▶ [Excerpt to read]
((

A Question of Balance

The Gods Themselves by Isaac Asimov, published by Doubleday, original © 1972. (Originally published in the Galaxy Magazine and the World of If magazine in 3 installments.)B Gods Themselves

Even today, after reading, and re-reading, Asimov for almost 40 years, I still encounter a book by him that I haven’t heard of before, which is not too surprising since he wrote somewhere in the neighborhood of 500 books over his lifetime, and not surprisingly, the new finds always turn out to be very good reads. This book is a great read and one of his most interesting and original sci-fi stories.

In 1957 Asimov published The Naked Sun, his last original, adult sci-fi novel until 15 years later when The Gods Themselves was published in 1972. Asimov had lost his confidence in writing science fiction in the late 1950s, believing that the genre had passed him by, but fate and circumstance stepped in early in 1971, at a New York science fiction convention, to bring him roaring back to his natural calling and eager fans.

))

▶ [Brief 1] Reproduce word for word the stretch of the Asimov review from "A Question of Balance" through "original sci-fi stories.".
▶ [Brief 2] List the publisher and the two magazines named in the Asimov review.
▶ [Brief 3] Continue the Asimov review, starting after its final sentence.
The records that follow come from a source separate from the review.

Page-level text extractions

((

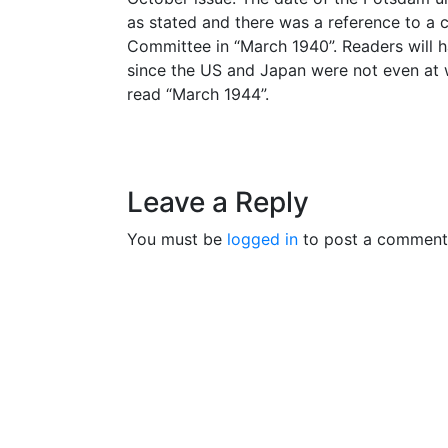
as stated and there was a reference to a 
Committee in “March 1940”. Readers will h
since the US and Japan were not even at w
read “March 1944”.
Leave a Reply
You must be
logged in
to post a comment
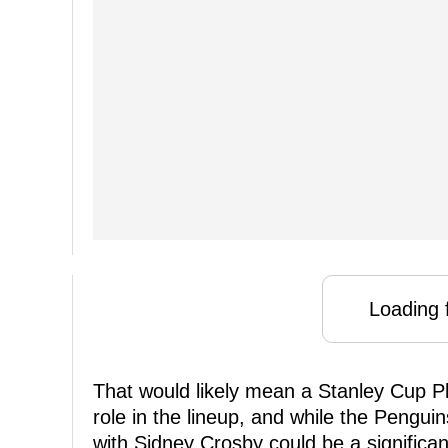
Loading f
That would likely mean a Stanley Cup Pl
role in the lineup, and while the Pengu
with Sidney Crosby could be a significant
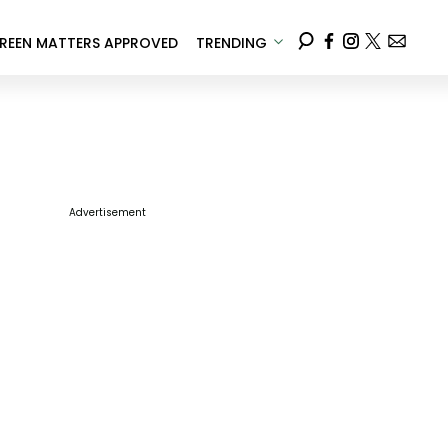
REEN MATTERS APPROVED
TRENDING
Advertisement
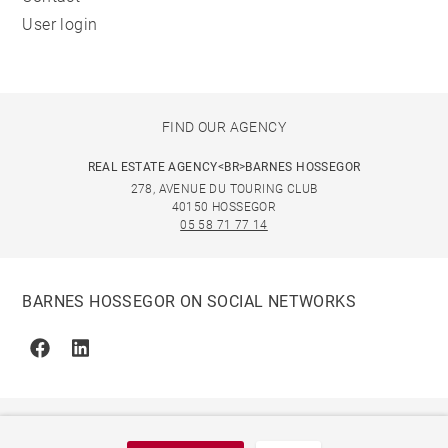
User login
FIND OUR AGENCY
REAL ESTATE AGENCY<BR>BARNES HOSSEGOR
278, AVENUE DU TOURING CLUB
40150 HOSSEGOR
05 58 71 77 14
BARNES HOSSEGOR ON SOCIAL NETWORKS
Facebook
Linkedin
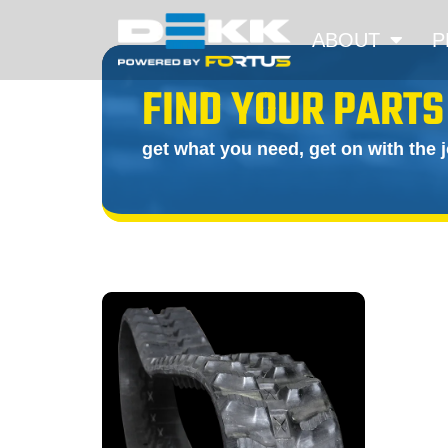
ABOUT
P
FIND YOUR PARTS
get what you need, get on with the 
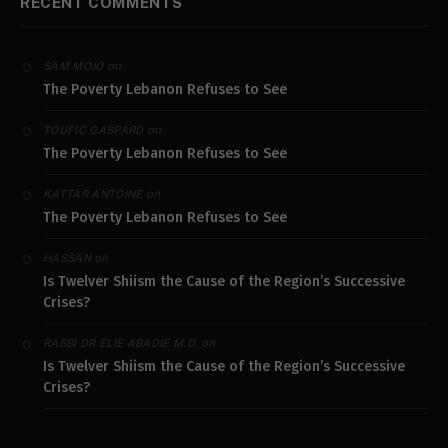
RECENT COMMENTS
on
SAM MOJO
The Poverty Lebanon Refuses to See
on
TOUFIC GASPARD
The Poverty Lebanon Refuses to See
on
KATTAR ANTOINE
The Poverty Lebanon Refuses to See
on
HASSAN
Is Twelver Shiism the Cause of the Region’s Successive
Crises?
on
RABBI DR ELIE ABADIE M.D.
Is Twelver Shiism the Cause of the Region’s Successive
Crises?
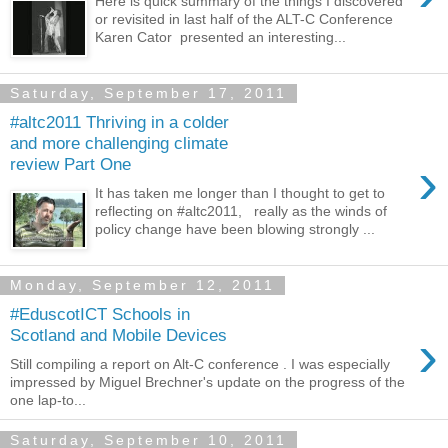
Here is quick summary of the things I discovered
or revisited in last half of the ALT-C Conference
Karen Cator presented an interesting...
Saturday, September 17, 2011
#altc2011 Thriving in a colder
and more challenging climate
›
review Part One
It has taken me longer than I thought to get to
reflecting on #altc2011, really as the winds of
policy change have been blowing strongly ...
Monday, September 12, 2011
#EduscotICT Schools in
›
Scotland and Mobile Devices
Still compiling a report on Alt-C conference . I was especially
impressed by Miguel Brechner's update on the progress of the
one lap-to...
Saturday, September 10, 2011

))
((

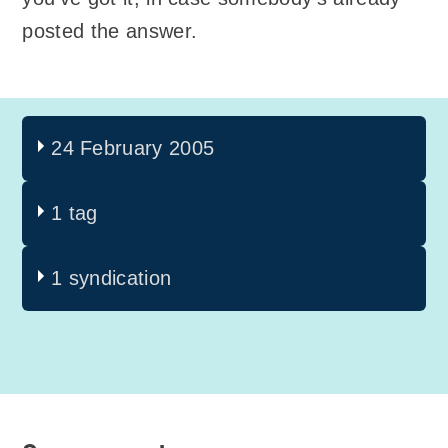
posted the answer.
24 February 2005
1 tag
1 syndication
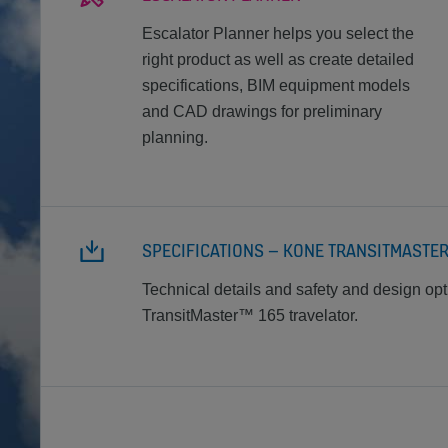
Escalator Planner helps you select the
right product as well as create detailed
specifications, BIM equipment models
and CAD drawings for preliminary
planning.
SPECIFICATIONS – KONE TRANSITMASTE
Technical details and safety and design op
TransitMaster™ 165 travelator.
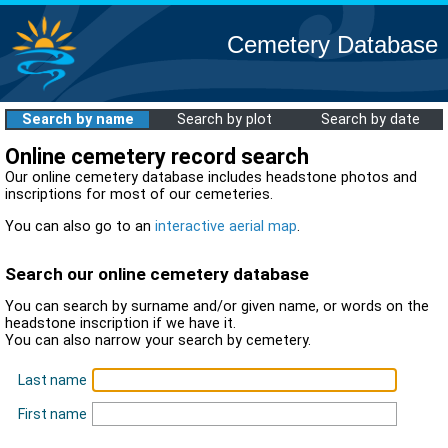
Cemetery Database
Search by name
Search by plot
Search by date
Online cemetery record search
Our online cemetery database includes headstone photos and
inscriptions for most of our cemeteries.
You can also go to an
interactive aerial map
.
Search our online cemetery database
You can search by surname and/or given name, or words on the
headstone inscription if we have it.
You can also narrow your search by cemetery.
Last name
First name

))

▶ [Answer space 1]
A Question of Balance

The Gods Themselves by Isaac Asimov, published by Doubleday, original © 1972. (Originally published in the Galaxy Magazine and the World of If magazine in 3 installments.)B Gods Themselves

Even today, after reading, and re-reading, Asimov for almost 40 years, I still encounter a book by him that I haven’t heard of before, which is not too surprising since he wrote somewhere in the neighborhood of 500 books over his lifetime, and not surprisingly, the new finds always turn out to be very good reads. This book is a great read and one of his most interesting and original sci-fi stories.

▶ [Answer space 2]
Doubleday
Galaxy Magazine
the World of If magazine

▶ [Answer space 3]
Asimov describes his inspiration and determination to write a new sci-fi novel in the introduction of a reprint:  A Dedication of Some Length to The Gods Themselves published by Easton Press in 1986:

…Then, on January 24, 1971 at a science fiction convention held in New York City, I was in the audience listening to Robert Silverberg and Lester del Rey carry on a public duologue on the subject of s.f.  In the course of this, Bob had occasion to refer to some chemical isotope — any chemical isotope — to make some point, and after a moment’s hesitation, said, “Plutonium-186.”

Naturally, when the duologue was over, I accosted Bob, in order to tell him (with considerable glee) that there was no such thing as plutonium-186 and could not be.  Bob did not, however, wilt under this demonstration of his scientific illiteracy but said stolidly, “So what!”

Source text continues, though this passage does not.